# Pa drivers legal question - cutouts



## chuckD (May 7, 2009)

Anyone from Pennsylvania know what the fine is for having Cutouts installed on your vehicle? I just read the DOT Inspection portion of exhausts and it specified they are illegal even to have which is dumb so I was curious as to what the fines are to have them. 

If I get mine put on you will probably be able to see them because the new mid-pipes from the pacesetter long tube headers hangs about an inch or so lower so they would be easy to see if you were to look for them...


----------



## jpalamar (Jul 22, 2008)

I don't know a single person that ever had an issue with cutouts yet. It will be retarded loud with long tubes and catless mids(assuming catless because Pacesetter only offers catless).

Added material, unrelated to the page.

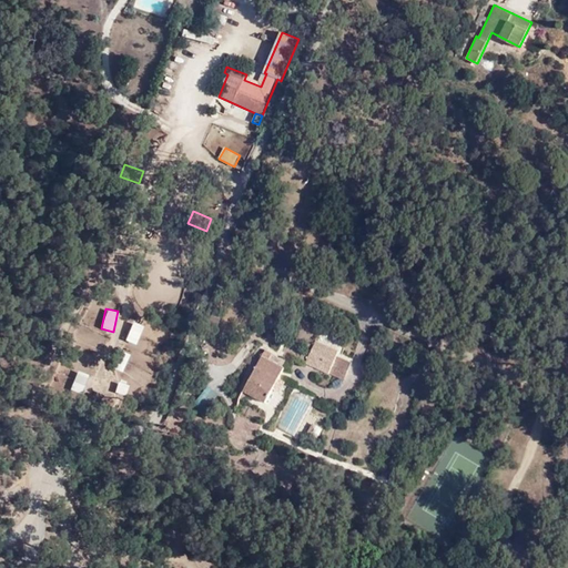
[(135,345),(143,325),(132,321),(124,341),(135,345)]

It shouldn't be too hard to find a place to pass you either for stickers. I was catless for 2 years with mine without being questioned. I also had my windows tinted and tinted tails. I got pulled over a few times for speeding and once for doughnuts.


----------



## chuckD (May 7, 2009)

I cant say I was real concerned but I was really unsure what trouble would be expected had I ran into the issue and it been pressed...

Ive been catless roughly 8months now on Stock Muffs and Im trying to find which muffler to go with for the most reasonable price. I got my DMH Cutouts ready to hit the Midpipes for alittle roadhazardness and track playtimes. 

With this being asked, now I think about it I am not even sure what trouble lies with Catless systems... hope to never find out I guess...

Got pulled over once on a toll road for Tint, when I pulled over I shut the car down as soon as I was dead stop. so he couldnt smell it. Its a noticable smell haha. oh well.


----------